§ EXERCISE: Your task is to give the number of lines below that contain "refrigerator". Give no other text.

═════ MATERIAL SHOWN

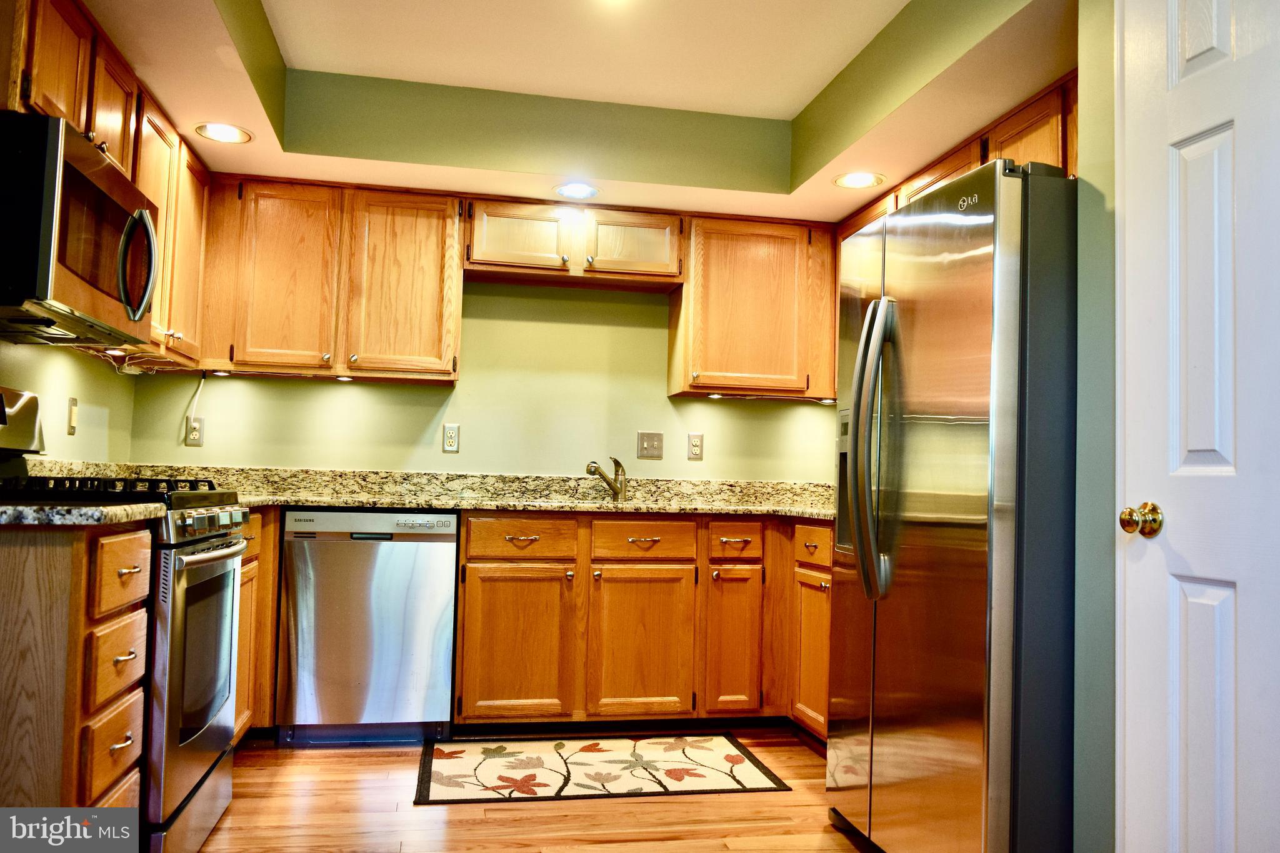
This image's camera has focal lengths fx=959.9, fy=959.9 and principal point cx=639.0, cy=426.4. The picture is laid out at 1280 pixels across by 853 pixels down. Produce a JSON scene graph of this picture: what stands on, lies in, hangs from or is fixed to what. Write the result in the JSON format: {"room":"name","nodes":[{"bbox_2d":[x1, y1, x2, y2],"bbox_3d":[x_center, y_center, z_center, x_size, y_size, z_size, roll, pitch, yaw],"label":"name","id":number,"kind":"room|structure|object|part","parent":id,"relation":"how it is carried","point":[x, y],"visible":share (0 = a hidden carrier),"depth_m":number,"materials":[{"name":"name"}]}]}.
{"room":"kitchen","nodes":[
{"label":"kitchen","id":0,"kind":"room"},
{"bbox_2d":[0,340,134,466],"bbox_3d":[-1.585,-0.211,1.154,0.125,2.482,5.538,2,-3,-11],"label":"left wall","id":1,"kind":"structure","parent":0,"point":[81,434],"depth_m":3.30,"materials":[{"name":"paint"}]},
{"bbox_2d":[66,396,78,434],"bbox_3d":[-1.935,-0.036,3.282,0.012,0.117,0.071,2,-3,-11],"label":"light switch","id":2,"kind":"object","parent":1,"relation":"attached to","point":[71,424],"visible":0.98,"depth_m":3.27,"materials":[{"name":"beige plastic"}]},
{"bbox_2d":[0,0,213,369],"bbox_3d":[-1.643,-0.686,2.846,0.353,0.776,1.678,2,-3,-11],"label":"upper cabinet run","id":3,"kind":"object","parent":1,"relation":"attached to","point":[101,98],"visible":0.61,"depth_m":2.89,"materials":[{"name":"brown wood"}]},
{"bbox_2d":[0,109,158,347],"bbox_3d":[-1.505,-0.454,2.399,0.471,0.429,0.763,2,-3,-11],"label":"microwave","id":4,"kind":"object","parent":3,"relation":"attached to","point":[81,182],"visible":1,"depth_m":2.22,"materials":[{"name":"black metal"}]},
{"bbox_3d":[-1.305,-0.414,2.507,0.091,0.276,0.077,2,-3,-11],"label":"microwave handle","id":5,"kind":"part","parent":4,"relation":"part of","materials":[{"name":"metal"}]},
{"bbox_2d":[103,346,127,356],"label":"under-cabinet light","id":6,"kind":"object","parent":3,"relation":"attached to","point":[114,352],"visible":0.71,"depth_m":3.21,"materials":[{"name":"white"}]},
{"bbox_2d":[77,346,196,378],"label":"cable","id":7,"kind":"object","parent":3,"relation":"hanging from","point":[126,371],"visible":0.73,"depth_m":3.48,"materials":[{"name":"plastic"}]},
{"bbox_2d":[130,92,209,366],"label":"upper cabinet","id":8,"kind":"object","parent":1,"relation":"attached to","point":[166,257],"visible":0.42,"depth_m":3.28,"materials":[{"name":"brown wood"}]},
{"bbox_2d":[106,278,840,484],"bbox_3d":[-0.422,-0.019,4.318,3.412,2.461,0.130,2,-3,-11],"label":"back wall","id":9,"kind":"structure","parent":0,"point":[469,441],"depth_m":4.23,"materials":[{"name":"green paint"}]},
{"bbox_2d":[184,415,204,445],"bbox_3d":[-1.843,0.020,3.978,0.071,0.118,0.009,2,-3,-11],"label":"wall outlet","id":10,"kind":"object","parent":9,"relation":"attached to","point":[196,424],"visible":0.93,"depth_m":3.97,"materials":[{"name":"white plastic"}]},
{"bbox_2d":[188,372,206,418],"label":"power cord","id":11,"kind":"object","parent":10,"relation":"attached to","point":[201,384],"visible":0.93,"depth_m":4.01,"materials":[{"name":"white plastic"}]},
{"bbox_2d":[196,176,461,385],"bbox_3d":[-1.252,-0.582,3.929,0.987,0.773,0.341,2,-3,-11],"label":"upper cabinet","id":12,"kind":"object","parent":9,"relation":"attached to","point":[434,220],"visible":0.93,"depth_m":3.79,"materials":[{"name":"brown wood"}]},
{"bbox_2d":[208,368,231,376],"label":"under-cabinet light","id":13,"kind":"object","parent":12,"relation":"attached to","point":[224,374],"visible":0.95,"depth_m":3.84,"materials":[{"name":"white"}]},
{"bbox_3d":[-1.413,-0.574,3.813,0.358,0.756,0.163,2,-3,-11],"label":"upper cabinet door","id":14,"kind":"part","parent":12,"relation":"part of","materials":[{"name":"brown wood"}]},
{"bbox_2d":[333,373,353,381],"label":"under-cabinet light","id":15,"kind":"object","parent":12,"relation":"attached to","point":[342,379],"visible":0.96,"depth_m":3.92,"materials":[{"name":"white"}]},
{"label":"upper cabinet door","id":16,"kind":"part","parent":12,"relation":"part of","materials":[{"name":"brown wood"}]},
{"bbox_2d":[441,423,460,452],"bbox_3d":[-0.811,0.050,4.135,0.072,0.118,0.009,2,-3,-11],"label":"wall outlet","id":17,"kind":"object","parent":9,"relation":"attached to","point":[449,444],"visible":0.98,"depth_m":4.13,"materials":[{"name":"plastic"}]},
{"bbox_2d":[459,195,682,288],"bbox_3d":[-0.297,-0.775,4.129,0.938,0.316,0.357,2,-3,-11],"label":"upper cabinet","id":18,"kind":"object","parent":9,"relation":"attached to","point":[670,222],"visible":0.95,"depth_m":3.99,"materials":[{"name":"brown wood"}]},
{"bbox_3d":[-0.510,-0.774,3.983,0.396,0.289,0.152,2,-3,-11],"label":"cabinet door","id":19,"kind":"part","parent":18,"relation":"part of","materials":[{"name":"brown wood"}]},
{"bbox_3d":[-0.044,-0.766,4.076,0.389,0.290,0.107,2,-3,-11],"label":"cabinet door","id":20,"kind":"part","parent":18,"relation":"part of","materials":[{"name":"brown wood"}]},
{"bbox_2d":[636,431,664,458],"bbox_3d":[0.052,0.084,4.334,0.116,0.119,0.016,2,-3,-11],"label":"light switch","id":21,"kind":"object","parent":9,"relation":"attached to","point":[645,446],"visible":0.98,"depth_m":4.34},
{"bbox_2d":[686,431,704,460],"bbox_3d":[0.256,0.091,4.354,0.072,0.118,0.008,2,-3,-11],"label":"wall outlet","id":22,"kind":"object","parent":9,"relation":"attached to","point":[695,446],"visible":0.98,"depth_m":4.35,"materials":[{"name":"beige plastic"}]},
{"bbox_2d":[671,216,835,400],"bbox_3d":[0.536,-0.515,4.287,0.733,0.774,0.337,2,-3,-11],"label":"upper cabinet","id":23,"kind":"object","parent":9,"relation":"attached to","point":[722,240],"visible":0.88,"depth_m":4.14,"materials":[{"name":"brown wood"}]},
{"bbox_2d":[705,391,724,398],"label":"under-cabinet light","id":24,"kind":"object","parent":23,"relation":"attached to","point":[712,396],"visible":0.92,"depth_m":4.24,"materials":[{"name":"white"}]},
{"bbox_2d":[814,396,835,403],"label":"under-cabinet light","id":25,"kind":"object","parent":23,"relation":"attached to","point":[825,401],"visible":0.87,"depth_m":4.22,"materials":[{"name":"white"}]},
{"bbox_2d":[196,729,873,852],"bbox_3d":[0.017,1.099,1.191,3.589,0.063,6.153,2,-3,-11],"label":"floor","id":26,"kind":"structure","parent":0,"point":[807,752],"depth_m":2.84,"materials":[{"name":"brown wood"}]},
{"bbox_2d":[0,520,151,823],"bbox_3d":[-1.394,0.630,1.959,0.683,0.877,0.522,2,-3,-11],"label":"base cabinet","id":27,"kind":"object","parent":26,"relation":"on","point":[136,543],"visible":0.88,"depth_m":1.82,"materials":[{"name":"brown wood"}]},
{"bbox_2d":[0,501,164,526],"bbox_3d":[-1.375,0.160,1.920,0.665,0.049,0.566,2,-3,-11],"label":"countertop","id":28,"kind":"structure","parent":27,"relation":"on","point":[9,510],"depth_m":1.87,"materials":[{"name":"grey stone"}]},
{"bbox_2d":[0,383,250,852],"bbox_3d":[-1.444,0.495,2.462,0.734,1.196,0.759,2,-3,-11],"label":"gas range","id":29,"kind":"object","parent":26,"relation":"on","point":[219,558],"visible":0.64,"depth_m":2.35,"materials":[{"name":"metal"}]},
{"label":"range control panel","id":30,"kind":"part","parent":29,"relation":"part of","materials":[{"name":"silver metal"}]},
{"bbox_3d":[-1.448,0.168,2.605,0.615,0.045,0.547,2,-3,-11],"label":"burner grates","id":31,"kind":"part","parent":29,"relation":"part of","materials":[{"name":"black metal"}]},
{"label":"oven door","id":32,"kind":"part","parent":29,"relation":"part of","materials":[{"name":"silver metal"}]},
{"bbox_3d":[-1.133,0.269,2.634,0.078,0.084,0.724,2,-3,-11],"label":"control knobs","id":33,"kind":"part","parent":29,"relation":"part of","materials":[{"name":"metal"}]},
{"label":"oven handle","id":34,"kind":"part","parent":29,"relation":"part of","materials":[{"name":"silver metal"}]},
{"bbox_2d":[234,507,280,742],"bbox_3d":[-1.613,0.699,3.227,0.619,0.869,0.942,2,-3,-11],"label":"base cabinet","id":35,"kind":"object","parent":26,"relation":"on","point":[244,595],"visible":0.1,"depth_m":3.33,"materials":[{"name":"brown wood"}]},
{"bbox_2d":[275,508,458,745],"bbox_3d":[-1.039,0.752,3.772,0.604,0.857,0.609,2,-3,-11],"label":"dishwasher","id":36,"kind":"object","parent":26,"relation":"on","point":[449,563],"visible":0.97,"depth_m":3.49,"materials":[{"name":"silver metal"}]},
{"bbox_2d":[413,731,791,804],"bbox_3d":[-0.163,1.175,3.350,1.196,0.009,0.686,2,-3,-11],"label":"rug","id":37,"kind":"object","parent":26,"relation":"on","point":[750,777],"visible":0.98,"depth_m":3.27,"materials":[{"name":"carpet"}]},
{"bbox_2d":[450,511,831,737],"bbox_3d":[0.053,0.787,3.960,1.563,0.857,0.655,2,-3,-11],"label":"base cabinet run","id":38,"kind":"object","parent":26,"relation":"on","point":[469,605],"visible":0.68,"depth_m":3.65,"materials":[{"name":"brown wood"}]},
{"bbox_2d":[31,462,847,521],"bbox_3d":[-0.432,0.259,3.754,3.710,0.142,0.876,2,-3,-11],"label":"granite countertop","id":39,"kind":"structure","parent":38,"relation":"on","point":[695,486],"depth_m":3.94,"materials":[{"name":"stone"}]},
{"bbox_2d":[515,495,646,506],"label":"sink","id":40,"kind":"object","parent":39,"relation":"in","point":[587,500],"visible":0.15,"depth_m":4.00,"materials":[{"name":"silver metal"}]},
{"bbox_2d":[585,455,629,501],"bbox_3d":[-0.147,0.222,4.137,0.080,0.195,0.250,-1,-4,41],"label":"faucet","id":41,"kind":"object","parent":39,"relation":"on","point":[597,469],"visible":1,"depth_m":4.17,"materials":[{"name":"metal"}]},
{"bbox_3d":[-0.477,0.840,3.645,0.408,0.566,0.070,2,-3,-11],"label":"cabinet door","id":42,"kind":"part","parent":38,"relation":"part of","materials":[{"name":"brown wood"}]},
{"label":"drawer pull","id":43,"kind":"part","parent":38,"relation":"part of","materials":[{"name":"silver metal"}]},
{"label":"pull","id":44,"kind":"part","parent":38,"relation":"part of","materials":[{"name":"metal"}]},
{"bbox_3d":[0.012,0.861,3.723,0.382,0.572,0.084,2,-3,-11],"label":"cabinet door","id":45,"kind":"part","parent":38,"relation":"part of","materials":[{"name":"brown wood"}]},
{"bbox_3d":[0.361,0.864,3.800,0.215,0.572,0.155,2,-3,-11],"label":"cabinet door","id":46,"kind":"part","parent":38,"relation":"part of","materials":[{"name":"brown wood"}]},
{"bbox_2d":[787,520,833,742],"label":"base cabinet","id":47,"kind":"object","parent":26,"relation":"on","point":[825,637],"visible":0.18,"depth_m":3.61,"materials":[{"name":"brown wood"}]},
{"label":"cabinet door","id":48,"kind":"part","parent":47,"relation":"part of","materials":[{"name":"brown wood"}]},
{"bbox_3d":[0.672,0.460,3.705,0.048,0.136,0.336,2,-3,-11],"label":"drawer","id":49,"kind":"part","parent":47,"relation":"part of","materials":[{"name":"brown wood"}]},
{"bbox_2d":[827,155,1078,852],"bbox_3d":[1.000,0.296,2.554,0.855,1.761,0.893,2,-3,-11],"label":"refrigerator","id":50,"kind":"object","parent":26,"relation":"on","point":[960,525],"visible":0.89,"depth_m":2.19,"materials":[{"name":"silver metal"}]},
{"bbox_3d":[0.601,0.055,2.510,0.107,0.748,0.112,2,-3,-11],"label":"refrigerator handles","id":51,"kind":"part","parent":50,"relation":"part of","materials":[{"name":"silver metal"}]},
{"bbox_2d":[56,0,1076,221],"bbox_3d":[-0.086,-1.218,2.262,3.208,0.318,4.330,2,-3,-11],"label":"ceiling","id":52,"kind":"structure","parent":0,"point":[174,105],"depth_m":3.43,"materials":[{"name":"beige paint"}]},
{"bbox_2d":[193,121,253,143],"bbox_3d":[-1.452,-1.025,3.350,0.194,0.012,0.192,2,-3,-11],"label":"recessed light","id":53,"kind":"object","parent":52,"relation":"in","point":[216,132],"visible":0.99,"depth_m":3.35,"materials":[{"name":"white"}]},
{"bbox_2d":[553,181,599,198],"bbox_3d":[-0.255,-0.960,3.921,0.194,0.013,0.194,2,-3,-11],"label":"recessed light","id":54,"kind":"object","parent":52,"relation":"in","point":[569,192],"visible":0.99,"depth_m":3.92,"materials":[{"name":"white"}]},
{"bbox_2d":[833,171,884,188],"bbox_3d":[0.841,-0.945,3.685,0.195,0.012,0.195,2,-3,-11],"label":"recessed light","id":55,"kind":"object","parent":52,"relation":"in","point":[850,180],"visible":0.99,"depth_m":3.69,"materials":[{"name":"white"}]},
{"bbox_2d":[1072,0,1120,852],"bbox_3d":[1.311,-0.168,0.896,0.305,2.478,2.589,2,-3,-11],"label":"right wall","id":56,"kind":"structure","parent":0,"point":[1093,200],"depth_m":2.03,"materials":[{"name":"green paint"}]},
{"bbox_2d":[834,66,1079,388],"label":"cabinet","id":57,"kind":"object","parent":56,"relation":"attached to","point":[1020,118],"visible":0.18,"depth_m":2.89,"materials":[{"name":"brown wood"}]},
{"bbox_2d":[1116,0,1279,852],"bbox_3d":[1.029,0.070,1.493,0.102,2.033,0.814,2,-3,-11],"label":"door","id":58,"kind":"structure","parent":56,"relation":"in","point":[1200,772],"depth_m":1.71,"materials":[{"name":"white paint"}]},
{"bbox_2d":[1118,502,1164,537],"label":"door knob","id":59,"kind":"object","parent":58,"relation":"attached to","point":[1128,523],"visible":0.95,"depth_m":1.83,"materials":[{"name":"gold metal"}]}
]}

══════════

§ REPLY TO THE EXERCISE: 2